▶ _Dataset entries_:
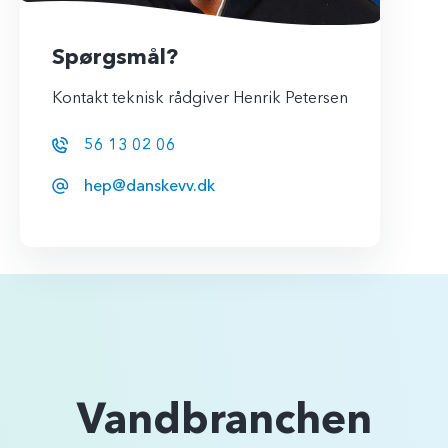
Spørgsmål?
Kontakt teknisk rådgiver Henrik Petersen
56 13 02 06
hep@danskevv.dk
Vandbranchen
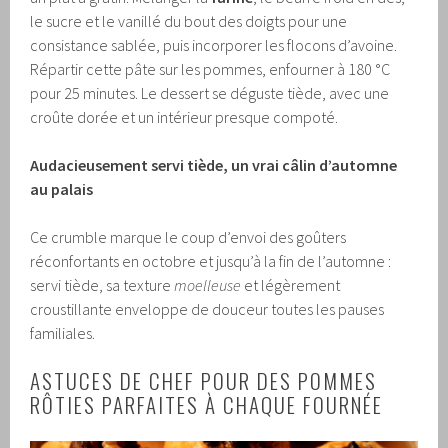
le sucre et le vanillé du bout des doigts pour une
consistance sablée, puis incorporer les flocons d’avoine.
Répartir cette pâte sur les pommes, enfourner à 180 °C
pour 25 minutes. Le dessert se déguste tiède, avec une
croûte dorée et un intérieur presque compoté.
Audacieusement servi tiède, un vrai câlin d’automne
au palais
Ce crumble marque le coup d’envoi des goûters
réconfortants en octobre et jusqu’à la fin de l’automne :
servi tiède, sa texture
moelleuse
et légèrement
croustillante enveloppe de douceur toutes les pauses
familiales.
ASTUCES DE CHEF POUR DES POMMES
RÔTIES PARFAITES À CHAQUE FOURNÉE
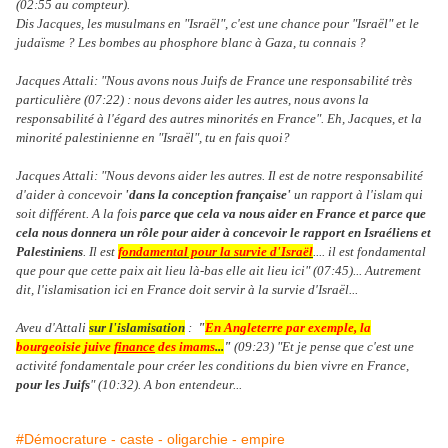
(02:55 au compteur).
Dis Jacques, les musulmans en "Israël", c'est une chance pour "Israël" et le
judaïsme ? Les bombes au phosphore blanc à Gaza, tu connais ?
Jacques Attali: "Nous avons nous Juifs de France une responsabilité très
particulière (07:22) : nous devons aider les autres, nous avons la
responsabilité à l'égard des autres minorités en France". Eh, Jacques, et la
minorité palestinienne en "Israël", tu en fais quoi?
Jacques Attali: "Nous devons aider les autres. Il est de notre responsabilité
d'aider à concevoir
'dans la conception française'
un rapport à l'islam qui
soit différent. A la fois
parce que cela va nous aider en France et parce que
cela nous donnera un rôle pour aider à concevoir le rapport en Israéliens et
Palestiniens
. Il est
fondamental pour la survie d'Israël
.... il est fondamental
que pour que cette paix ait lieu là-bas elle ait lieu ici" (07:45)... Autrement
dit, l'islamisation ici en France doit servir à la survie d'Israël...
Aveu d'Attali
sur l'islamisation
:
"
En Angleterre par exemple, la
bourgeoisie juive
finance
des imams
...
"
(09:23) "Et je pense que c'est une
activité fondamentale pour créer les conditions du bien vivre en France,
pour les Juifs
" (10:32). A bon entendeur...
#Démocrature - caste - oligarchie - empire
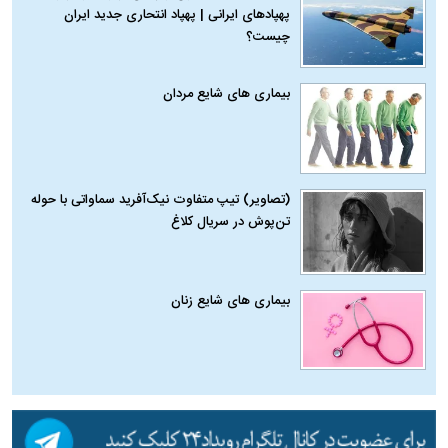
پهپادهای ایرانی | پهپاد انتحاری جدید ایران
چیست؟
بیماری‌ های شایع مردان
(تصاویر) تیپ متفاوت نیک‌آفرید سماواتی با حوله
تن‌پوش در سریال کلاغ
بیماری‌ های شایع زنان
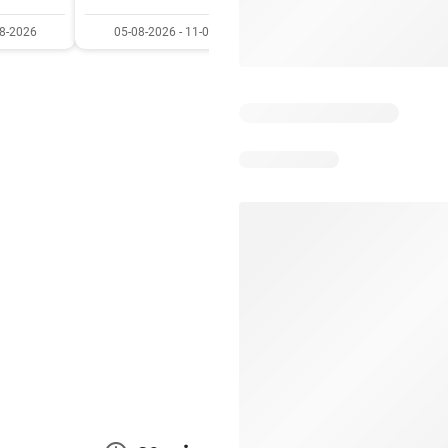
08-2026
05-08-2026 - 11-08-2026
03-08-2026 - 09-08-20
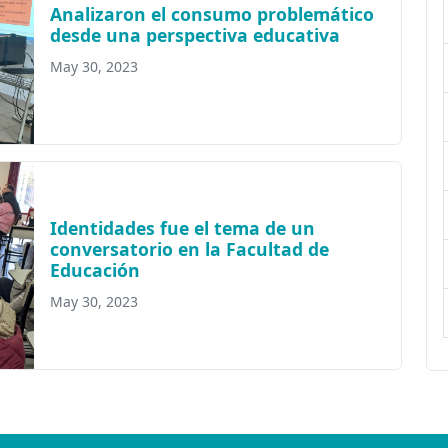
Analizaron el consumo problemático
desde una perspectiva educativa
May 30, 2023
Identidades fue el tema de un
conversatorio en la Facultad de
Educación
May 30, 2023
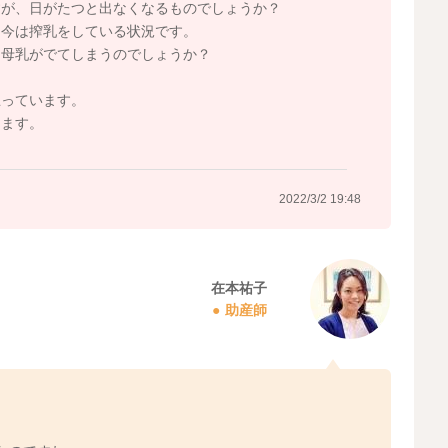
すが、日がたつと出なくなるものでしょうか？
に今は搾乳をしている状況です。
て母乳がでてしまうのでしょうか？
思っています。
します。
2022/3/2 19:48
在本祐子
助産師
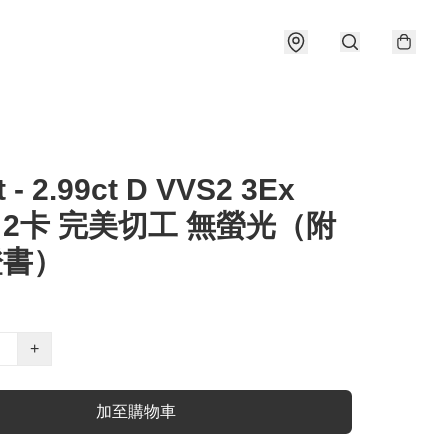
t - 2.99ct D VVS2 3Ex
e 2卡 完美切工 無螢光（附
證書）
+
加至購物車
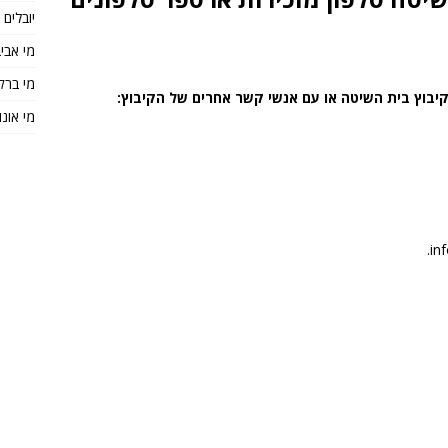
יובלים
מי אבי
מי ברק
יבוץ בית השיטה או עם אנשי קשר אחרים של הקיבוץ:
מי אונו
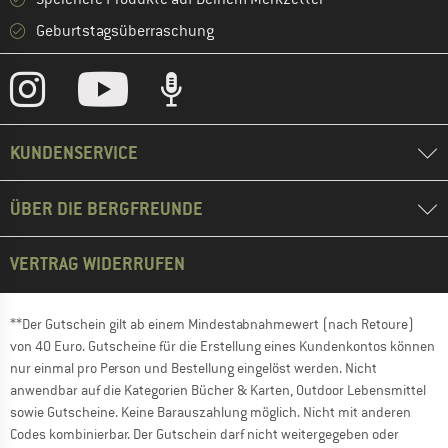
Geburtstagsüberraschung
KUNDENSERVICE
ÜBER DIE BERGFREUNDE
VERTRAG WIDERRUFEN
**Der Gutschein gilt ab einem Mindestabnahmewert (nach Retoure)
von 40 Euro. Gutscheine für die Erstellung eines Kundenkontos können
nur einmal pro Person und Bestellung eingelöst werden. Nicht
anwendbar auf die Kategorien Bücher & Karten, Outdoor Lebensmittel
sowie Gutscheine. Keine Barauszahlung möglich. Nicht mit anderen
Codes kombinierbar. Der Gutschein darf nicht weitergegeben oder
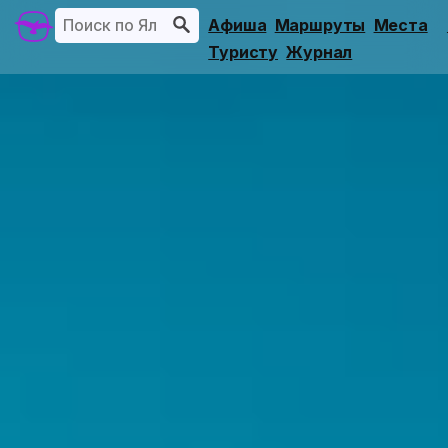
Афиша
Маршруты
Места
Туристу
Журнал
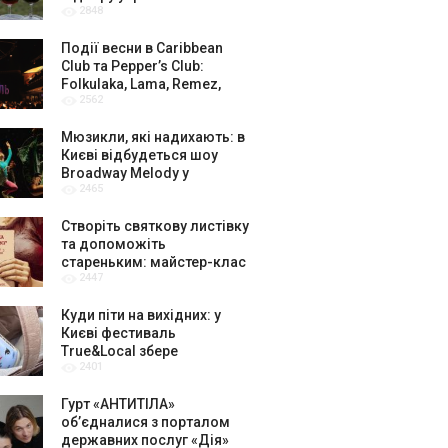
2848
амбасадорів
Події весни в Caribbean
Club та Pepper’s Club:
Folkulaka, Lama, Remez,
2562
вар’єте «Рояль» і триб’ют-
шоу
Мюзикли, які надихають: в
Києві відбудеться шоу
Broadway Melody у
2465
виконанні юних артистів
Broadway Kids Studio
Створіть святкову листівку
та допоможіть
стареньким: майстер-клас
2447
від БФ «Юлині Бабусі» на
«Арт-завод Платформа»
Куди піти на вихідних: у
Києві фестиваль
True&Local збере
2401
крафтярів, лекторів і гурт
«ЩукаРиба»
Гурт «АНТИТІЛА»
обʼєдналися з порталом
державних послуг «Дія»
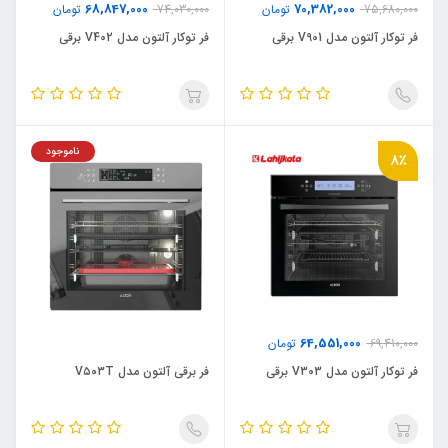
68,847,000
70,382,000
75,680,000
تومان
74,030,000
تومان
فر توکار آلتون مدل V901 برقی
فر توکار آلتون مدل V402 برقی
ناموجود
8٪
64,551,000
69,410,000
تومان
فر توکار آلتون مدل V303 برقی
فر برقی آلتون مدل V۵۰۳T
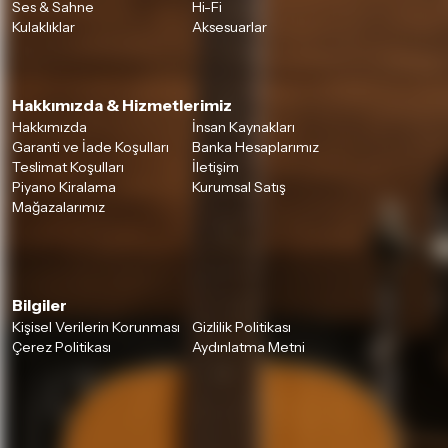
Ses & Sahne
Hi-Fi
Kulaklıklar
Aksesuarlar
Hakkımızda & Hizmetlerimiz
Hakkımızda
İnsan Kaynakları
Garanti ve İade Koşulları
Banka Hesaplarımız
Teslimat Koşulları
İletişim
Piyano Kiralama
Kurumsal Satış
Mağazalarımız
Bilgiler
Kişisel Verilerin Korunması
Gizlilik Politikası
Çerez Politikası
Aydınlatma Metni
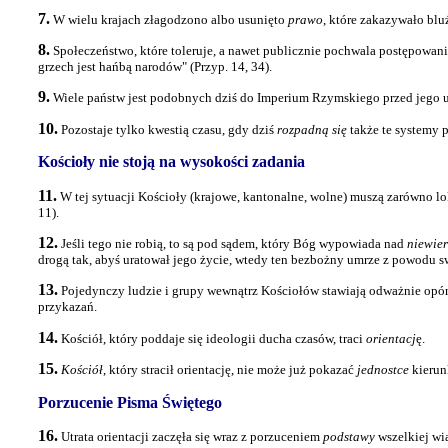
7.
W wielu krajach złagodzono albo usunięto
prawo
, które zakazywało blu
8.
Społeczeństwo, które toleruje, a nawet publicznie pochwala postępowanie
grzech jest hańbą narodów" (Przyp. 14, 34).
9.
Wiele państw jest podobnych dziś do Imperium Rzymskiego przed jego 
10.
Pozostaje tylko kwestią czasu, gdy dziś
rozpadną się
także te systemy 
Kościoły nie stoją na wysokości zadania
11.
W tej sytuacji Kościoły (krajowe, kantonalne, wolne) muszą zarówno lok
11).
12.
Jeśli tego nie robią, to są pod sądem, który Bóg wypowiada nad
niewie
drogą tak, abyś uratował jego życie, wtedy ten bezbożny umrze z powodu sw
13.
Pojedynczy ludzie i grupy wewnątrz Kościołów stawiają odważnie opór
przykazań.
14.
Kościół, który poddaje się ideologii ducha czasów, traci
orientacj
ę.
15.
Kościół
, który stracił orientację, nie może już pokazać
jednostce
kierun
Porzucenie Pisma Świętego
16.
Utrata orientacji zaczęła się wraz z porzuceniem
podstawy
wszelkiej wia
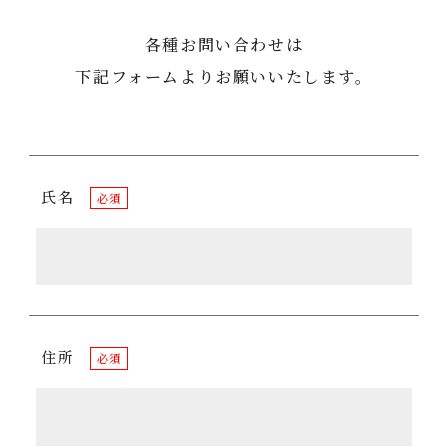
各種お問い合わせは
下記フォームよりお願いいたします。
氏名
必須
住所
必須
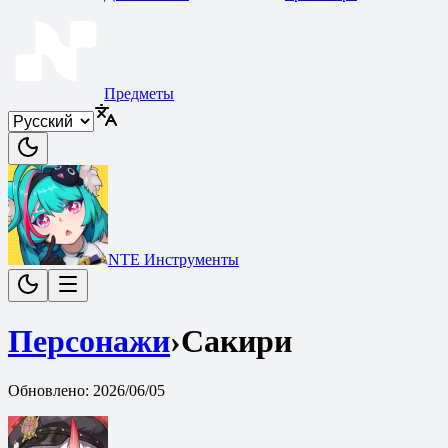
Предметы
NTE Инструменты
Персонажи
›
Сакири
Обновлено
:
2026/06/05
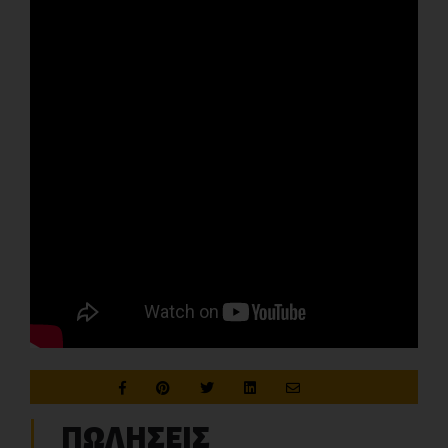
ΠΩΛΗΣΕΙΣ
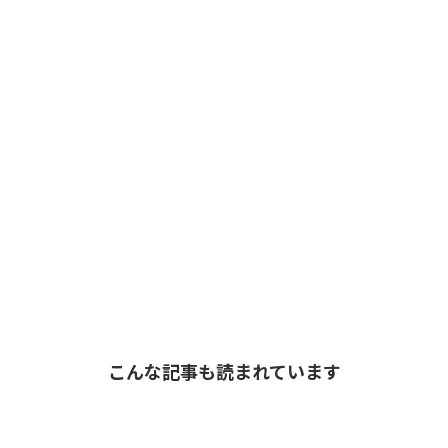
こんな記事も読まれています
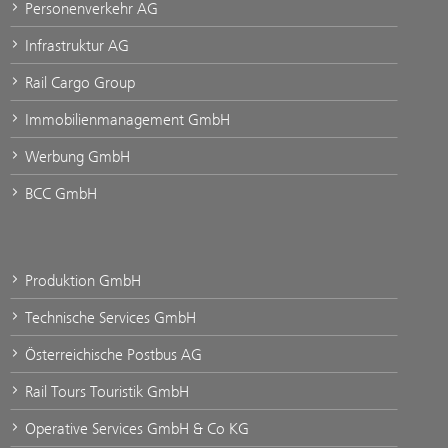
Personenverkehr AG
Infrastruktur AG
Rail Cargo Group
Immobilienmanagement GmbH
Werbung GmbH
BCC GmbH
Produktion GmbH
Technische Services GmbH
Österreichische Postbus AG
Rail Tours Touristik GmbH
Operative Services GmbH & Co KG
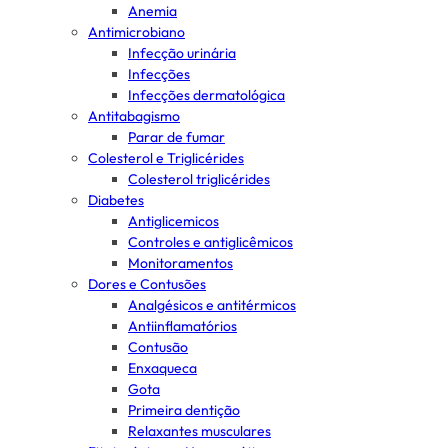
Anemia
Antimicrobiano
Infecção urinária
Infecções
Infecções dermatológica
Antitabagismo
Parar de fumar
Colesterol e Triglicérides
Colesterol triglicérides
Diabetes
Antiglicemicos
Controles e antiglicêmicos
Monitoramentos
Dores e Contusões
Analgésicos e antitérmicos
Antiinflamatórios
Contusão
Enxaqueca
Gota
Primeira dentição
Relaxantes musculares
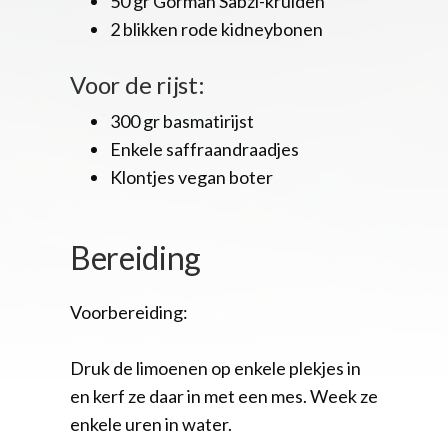
50 gr Gormah Sabzi-kruiden
2 blikken rode kidneybonen
Voor de rijst:
300 gr basmatirijst
Enkele saffraandraadjes
Klontjes vegan boter
Bereiding
Voorbereiding:
Druk de limoenen op enkele plekjes in
en kerf ze daar in met een mes. Week ze
enkele uren in water.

▶ _DIRECTIONS FOR THIS TASK_: Using the data above, set down each line from the line with "Kontakt teknisk rådgiver Henrik Petersen" to the line with "croûte dorée et un intérieur presque compoté." exactly, both ends included, and leave the pictures behind. Nothing else belongs.

▶ _THE ANSWER_:
Kontakt teknisk rådgiver Henrik Petersen
56 13 02 06
hep@danskevv.dk
Vandbranchen
le sucre et le vanillé du bout des doigts pour une
consistance sablée, puis incorporer les flocons d’avoine.
Répartir cette pâte sur les pommes, enfourner à 180 °C
pour 25 minutes. Le dessert se déguste tiède, avec une
croûte dorée et un intérieur presque compoté.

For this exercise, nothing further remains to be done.